_INSTRUÇÕES:_
A. Segundo o texto sobre o desastre de Mariana, cerca de quantas famílias que perderam suas casas aguardam reassentamento nas comunidades em reconstrução?
B. Reproduza, do texto sobre o desastre de Mariana, o trecho que começa nas palavras "As multas ambientais" e termina em "(R$ 45 milhões).".

_TEXTO PARA ANÁLISE:_
/---

Em 2015, a Vale registrou perda de R$ 44,2 bilhões relacionada à queda dos preços de minérios – por isso, não foram pagos bônus no ano seguinte. Mas a recuperação veio rápido e, após lucrar R$ 13,3 bilhões em 2016, a empresa deu R$ 25,8 milhões em bonificações à diretoria executiva já em 2017.
Por outro lado, três anos e dois meses após o desastre de Mariana, há famílias que ainda discutem na Justiça os valores da indenização, após recusarem as propostas iniciais da Samarco. E ninguém foi condenado ou preso pelo rompimento da barragem, quando 34 milhões de metros cúbicos de rejeito de minério de ferro jorraram do complexo de mineração até desaguarem no rio Doce.
Três comunidades que foram totalmente destruídas – Bento Rodrigues, Paracatu e Gesteira – ainda estão em processo de reconstrução para reassentamento de cerca de 400 famílias que perderam suas casas.
As multas ambientais do Ibama (R$ 350,7 milhões) estão sendo contestadas até hoje pela mineradora Samarco. Das penalidades aplicadas pela Secretaria de Estado de Meio Ambiente e Desenvolvimento Sustentável de Minas Gerais (R$ 250 milhões), a Samarco pagou apenas uma pequena fração (R$ 45 milhões).

\---

Dados armazenados:

/---

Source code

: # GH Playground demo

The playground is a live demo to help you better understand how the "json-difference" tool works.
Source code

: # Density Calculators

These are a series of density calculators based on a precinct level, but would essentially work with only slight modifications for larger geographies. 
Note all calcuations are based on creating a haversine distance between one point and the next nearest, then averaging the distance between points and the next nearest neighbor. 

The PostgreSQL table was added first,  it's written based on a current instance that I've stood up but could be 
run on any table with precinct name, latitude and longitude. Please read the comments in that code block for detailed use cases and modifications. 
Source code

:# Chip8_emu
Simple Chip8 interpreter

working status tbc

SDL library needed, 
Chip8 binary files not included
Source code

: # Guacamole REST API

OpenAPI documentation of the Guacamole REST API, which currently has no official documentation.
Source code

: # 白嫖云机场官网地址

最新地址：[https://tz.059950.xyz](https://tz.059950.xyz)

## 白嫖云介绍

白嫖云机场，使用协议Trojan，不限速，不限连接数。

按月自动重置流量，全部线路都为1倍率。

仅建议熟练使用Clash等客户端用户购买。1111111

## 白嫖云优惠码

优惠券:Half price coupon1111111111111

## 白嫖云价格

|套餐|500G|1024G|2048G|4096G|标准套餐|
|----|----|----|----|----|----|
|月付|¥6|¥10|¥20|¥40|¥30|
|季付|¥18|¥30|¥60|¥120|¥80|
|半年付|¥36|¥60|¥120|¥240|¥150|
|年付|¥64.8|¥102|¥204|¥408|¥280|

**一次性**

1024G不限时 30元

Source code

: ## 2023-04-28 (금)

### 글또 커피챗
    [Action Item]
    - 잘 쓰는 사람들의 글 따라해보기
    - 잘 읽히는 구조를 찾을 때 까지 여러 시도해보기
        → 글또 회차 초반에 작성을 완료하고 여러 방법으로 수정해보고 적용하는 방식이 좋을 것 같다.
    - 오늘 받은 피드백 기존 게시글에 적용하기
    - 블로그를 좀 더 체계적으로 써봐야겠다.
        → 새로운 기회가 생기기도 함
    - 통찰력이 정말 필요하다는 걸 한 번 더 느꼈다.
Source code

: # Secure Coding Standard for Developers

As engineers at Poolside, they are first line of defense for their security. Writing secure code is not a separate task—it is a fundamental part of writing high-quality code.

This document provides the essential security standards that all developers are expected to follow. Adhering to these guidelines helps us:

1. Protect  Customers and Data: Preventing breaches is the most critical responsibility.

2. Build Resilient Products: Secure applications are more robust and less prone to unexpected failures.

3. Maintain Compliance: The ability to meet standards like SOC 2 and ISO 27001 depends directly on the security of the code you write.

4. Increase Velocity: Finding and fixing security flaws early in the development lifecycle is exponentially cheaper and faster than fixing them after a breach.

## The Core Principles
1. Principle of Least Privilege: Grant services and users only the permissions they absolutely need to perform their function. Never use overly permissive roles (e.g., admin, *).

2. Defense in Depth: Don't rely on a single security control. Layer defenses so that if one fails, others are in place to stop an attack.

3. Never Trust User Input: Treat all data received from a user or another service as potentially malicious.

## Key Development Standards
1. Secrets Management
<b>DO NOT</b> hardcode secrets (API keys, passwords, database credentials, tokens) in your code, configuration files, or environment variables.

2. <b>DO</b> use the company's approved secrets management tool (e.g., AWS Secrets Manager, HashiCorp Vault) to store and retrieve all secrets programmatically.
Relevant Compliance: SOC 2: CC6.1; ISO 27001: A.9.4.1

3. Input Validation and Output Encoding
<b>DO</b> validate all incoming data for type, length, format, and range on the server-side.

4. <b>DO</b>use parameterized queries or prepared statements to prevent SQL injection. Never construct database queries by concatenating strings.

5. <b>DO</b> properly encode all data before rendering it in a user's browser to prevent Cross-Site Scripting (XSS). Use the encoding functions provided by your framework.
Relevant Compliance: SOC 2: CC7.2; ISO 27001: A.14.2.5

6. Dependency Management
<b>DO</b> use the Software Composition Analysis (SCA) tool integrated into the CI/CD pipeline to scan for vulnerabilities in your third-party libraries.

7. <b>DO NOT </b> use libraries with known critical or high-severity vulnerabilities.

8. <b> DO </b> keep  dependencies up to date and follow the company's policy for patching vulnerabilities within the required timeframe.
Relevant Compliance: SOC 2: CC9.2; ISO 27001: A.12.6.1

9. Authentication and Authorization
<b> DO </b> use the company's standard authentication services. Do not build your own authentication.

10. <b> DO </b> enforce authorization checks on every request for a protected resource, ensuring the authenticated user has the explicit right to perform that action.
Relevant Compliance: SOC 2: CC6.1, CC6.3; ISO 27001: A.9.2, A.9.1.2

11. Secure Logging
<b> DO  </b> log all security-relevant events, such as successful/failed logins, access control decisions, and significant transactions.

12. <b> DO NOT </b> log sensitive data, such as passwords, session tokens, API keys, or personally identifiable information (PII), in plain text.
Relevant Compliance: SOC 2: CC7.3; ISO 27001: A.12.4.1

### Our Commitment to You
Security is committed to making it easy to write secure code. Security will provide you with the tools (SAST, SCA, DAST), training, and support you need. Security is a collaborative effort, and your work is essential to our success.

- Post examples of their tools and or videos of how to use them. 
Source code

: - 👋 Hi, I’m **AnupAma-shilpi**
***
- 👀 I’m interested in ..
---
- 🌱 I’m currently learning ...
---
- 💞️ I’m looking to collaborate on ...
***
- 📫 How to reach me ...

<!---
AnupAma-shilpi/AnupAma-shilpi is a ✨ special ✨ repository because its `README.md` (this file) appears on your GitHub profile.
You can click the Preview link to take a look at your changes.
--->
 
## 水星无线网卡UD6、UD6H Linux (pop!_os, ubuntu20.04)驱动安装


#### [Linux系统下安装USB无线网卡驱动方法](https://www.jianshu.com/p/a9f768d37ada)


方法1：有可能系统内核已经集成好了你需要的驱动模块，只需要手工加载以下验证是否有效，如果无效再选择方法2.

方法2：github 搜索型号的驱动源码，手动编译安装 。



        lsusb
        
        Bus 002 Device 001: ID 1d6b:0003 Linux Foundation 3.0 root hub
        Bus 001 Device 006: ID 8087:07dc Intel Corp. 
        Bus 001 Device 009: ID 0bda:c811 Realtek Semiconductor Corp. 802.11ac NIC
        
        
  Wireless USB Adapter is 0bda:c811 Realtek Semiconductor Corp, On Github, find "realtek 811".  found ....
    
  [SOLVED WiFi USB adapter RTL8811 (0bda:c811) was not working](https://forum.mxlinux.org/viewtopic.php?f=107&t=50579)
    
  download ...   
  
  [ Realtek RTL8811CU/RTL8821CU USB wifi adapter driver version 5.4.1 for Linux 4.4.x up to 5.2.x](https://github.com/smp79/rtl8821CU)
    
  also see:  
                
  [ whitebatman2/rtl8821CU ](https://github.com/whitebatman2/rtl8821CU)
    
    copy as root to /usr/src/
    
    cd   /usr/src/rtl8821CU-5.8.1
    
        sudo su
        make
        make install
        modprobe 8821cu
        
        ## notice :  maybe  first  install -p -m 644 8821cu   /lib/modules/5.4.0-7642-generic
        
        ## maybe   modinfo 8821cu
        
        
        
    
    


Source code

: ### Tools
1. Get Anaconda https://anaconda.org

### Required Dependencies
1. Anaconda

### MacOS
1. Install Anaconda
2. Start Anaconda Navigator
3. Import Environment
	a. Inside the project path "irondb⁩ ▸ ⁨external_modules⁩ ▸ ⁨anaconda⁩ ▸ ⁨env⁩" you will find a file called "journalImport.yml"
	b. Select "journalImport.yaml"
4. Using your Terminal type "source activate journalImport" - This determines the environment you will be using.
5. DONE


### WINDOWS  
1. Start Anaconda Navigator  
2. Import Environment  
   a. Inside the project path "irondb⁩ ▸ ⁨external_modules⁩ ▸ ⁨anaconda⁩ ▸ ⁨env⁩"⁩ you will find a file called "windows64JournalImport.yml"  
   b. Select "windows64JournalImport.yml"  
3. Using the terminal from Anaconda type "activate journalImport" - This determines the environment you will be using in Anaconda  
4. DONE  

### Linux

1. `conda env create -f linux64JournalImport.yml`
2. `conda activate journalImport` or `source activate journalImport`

\---

_RESPOSTAS DADAS:_
A. Cerca de 400 famílias.

B.
As multas ambientais do Ibama (R$ 350,7 milhões) estão sendo contestadas até hoje pela mineradora Samarco. Das penalidades aplicadas pela Secretaria de Estado de Meio Ambiente e Desenvolvimento Sustentável de Minas Gerais (R$ 250 milhões), a Samarco pagou apenas uma pequena fração (R$ 45 milhões).